The Harms of Bottom Trawling
The stresses humans put on the oceans are becoming too much for them to handle. Overfishing and the destruction of key marine habitats are rampant, and this combined with the pressure of climate change are putting our oceans in serious trouble. Over 25% of US fish stocks are overfished, leading to collapses of fisheries as well as fishing communities around the world, exacting a human toll as well as an environmental one. One manifestation of the severe overfishing problem present is in a technique called bottom trawling.

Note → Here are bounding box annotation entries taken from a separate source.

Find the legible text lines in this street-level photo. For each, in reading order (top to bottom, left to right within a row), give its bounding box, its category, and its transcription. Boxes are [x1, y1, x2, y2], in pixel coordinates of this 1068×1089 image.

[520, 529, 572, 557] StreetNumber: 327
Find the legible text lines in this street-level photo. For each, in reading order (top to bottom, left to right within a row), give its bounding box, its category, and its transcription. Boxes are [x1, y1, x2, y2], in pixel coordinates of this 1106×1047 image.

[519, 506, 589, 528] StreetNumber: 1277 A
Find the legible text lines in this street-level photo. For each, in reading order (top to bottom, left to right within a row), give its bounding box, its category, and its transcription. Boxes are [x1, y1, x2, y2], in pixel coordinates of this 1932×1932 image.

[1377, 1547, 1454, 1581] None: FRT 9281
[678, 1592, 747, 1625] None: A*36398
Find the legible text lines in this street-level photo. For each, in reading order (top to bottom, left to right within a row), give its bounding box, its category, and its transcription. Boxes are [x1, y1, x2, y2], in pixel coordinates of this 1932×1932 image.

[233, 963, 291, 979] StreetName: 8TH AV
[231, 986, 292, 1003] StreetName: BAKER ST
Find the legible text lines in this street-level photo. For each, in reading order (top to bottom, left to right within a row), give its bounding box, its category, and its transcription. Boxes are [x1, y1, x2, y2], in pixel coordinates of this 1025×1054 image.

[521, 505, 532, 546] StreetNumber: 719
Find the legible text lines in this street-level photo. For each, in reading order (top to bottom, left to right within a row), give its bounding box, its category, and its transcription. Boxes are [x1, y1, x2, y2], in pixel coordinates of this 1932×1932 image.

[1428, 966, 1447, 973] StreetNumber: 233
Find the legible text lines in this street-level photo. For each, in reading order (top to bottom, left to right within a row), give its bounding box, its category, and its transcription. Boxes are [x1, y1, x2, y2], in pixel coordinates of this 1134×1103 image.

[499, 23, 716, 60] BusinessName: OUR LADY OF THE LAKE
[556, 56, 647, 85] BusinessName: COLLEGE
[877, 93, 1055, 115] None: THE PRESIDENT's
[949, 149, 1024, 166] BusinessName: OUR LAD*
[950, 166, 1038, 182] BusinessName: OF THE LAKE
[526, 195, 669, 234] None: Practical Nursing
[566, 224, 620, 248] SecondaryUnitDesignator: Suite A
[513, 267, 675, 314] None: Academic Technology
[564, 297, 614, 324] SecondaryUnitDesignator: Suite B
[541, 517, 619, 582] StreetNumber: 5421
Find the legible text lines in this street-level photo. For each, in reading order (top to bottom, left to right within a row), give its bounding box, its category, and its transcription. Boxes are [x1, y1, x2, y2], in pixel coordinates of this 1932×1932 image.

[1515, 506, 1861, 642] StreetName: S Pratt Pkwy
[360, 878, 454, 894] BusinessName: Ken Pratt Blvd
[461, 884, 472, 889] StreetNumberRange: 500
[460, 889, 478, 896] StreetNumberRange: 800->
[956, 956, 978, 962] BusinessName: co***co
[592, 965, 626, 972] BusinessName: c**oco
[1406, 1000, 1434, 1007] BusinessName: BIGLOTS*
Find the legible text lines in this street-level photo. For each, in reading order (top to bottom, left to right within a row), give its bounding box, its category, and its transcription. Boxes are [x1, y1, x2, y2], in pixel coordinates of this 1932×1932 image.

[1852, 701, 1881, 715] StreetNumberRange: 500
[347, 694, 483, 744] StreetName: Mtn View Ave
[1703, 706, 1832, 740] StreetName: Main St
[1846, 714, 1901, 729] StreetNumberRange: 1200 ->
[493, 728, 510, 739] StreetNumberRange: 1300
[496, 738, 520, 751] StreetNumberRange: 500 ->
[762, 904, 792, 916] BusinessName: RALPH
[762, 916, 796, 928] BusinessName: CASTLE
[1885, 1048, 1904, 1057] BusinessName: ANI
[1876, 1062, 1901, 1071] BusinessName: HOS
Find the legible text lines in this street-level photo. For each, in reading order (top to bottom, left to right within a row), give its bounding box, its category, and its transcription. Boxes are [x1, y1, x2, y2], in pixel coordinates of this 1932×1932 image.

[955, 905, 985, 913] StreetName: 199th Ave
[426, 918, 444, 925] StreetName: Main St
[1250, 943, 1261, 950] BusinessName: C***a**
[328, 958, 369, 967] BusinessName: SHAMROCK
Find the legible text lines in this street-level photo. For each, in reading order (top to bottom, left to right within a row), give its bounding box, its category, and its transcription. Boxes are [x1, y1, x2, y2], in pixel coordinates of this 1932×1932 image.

Bottom trawling is a fishing technique where large weighted nets are dragged across the sea floor to indiscriminately catch fish. The nets can extend downward to depths of 6,000 feet. The nets catch desired target fish as well as untargeted fish, some of which are rare and engendered. In the United States bottom trawling occurs most in the Pacific, the Atlantic, and gulf coasts. This technique caught 800,000,000 pounds of marine life in 2007. Trawling for shrimp is an especially damaging method, as the smaller net means that fewer animals can escape it. The dragging of the net across the seafloor disturbs sea grasses, coral reefs, and other shelters fish use to hide and in and live in. In addition to being destructive, bottom trawling is incredibly wasteful, as it is responsible up to half of all discarded marine life worldwide.
This affects my life because as someone who lives on Earth, I am intimately connected to the ocean and life within, for both nutrition and as a piece of global cultural inheritance. I consume fish products, my family as well as other people I know consume fish products, and if we do not take the care to see how the fish we use is caught, we are participating in the problem and making it worse.
Bottom trawling contributes in several ways to the continuing destruction of our marine ecosystems. In addition to being wasteful, bottom trawling is severely damaging to seafloors. This habitat destruction further disrupts marine ecosystems, throwing off the balance and eventually affecting fish and marine ecosystems not directly being fished. It makes the seafloor smother, and cause pollutants to mix with plankton, eventually spreading up through the different trophic levels. Bottom trawling also creates harmful algae blooms, which can kill fish and cause conditions dangerous to both marine life and humans. Bottom trawling depletes fisheries, depriving smaller, non-industrial fishers and fishing groups of their livelihoods. Bottom trawling results in overfishing, which threatens both local fishing and tourism. The majority of caught fish are not desired, and are thrown away.
Organizations are taking steps to lessen the harmful impacts of bottom trawling. The Marine Conservation Institute has produced examinations to the impacts od bottom trawling on marine ecosystems, and advocate for use of less destructive fishing methods, and keep bottom trawling out of vulnerable marine habitats. Ocean sanctuaries that protect specific populations from overfishing are helping. There is not a ton the average person can do to stop bottom trawling and the industries that perpetuate It on their own, outside of joining an organization that works to raise awareness of and combat the practice.
Chestney, Nina. “Bottom Trawling Wrecking Ocean Floor, Study Finds.” The Christian Science Monitor. The Christian Science Monitor, 06 Sept. 2012. Web. 13 Apr. 2017.
“Destructive Fishing.” Marine-conservation.org. Marine Conservation Institute, n.d. Web. 11 Apr. 2017.
Stiles, Margot L., Julie Stockbridge, Michelle Lande, and Michael F. Hirshfield. “Impacts of Bottom Trawling.” Oceana.org. Oceana, May 2010. Web. 11 Apr. 2017.